*** Exercise input ***

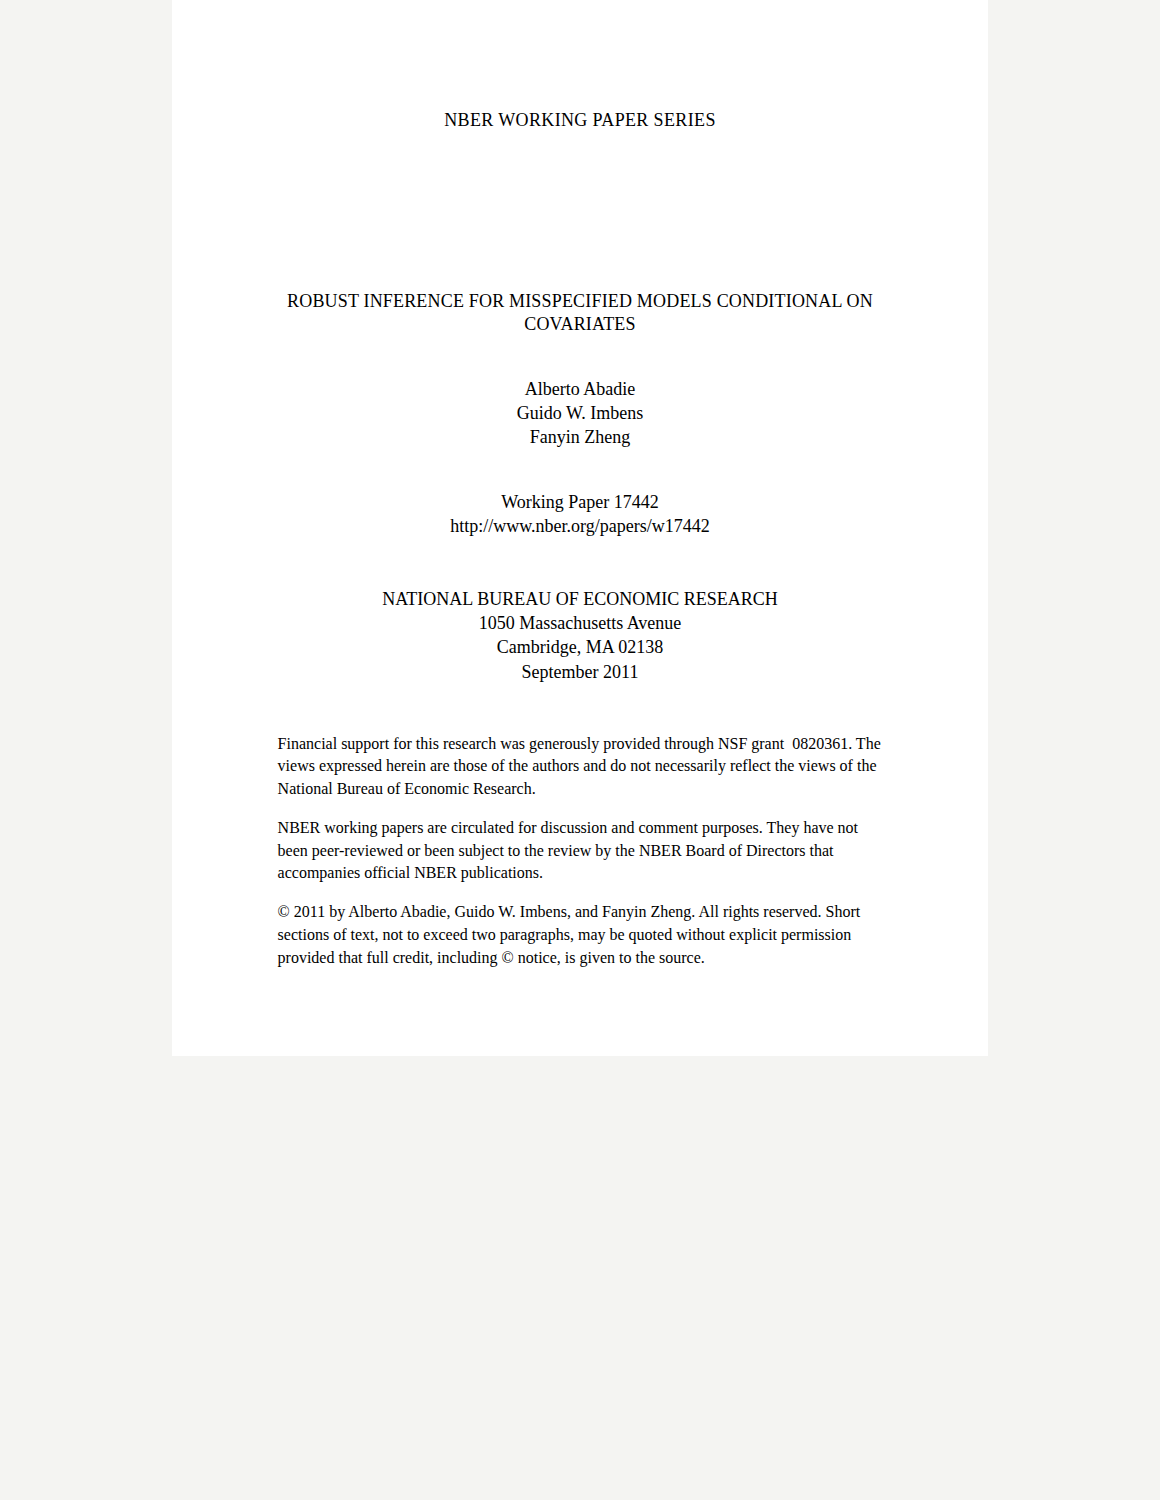NBER WORKING PAPER SERIES
ROBUST INFERENCE FOR MISSPECIFIED MODELS CONDITIONAL ON COVARIATES
Alberto Abadie
Guido W. Imbens
Fanyin Zheng
Working Paper 17442
http://www.nber.org/papers/w17442
NATIONAL BUREAU OF ECONOMIC RESEARCH
1050 Massachusetts Avenue
Cambridge, MA 02138
September 2011
Financial support for this research was generously provided through NSF grant 0820361. The views expressed herein are those of the authors and do not necessarily reflect the views of the National Bureau of Economic Research.
NBER working papers are circulated for discussion and comment purposes. They have not been peer-reviewed or been subject to the review by the NBER Board of Directors that accompanies official NBER publications.
© 2011 by Alberto Abadie, Guido W. Imbens, and Fanyin Zheng. All rights reserved. Short sections of text, not to exceed two paragraphs, may be quoted without explicit permission provided that full credit, including © notice, is given to the source.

*** End of Exercise input ***

What are the lines from the one with "1050 Massachusetts Avenue" through the last line of the records above? Quote them exactly and add nothing.

Exercise solution.
1050 Massachusetts Avenue
Cambridge, MA 02138
September 2011
Financial support for this research was generously provided through NSF grant 0820361. The views expressed herein are those of the authors and do not necessarily reflect the views of the National Bureau of Economic Research.
NBER working papers are circulated for discussion and comment purposes. They have not been peer-reviewed or been subject to the review by the NBER Board of Directors that accompanies official NBER publications.
© 2011 by Alberto Abadie, Guido W. Imbens, and Fanyin Zheng. All rights reserved. Short sections of text, not to exceed two paragraphs, may be quoted without explicit permission provided that full credit, including © notice, is given to the source.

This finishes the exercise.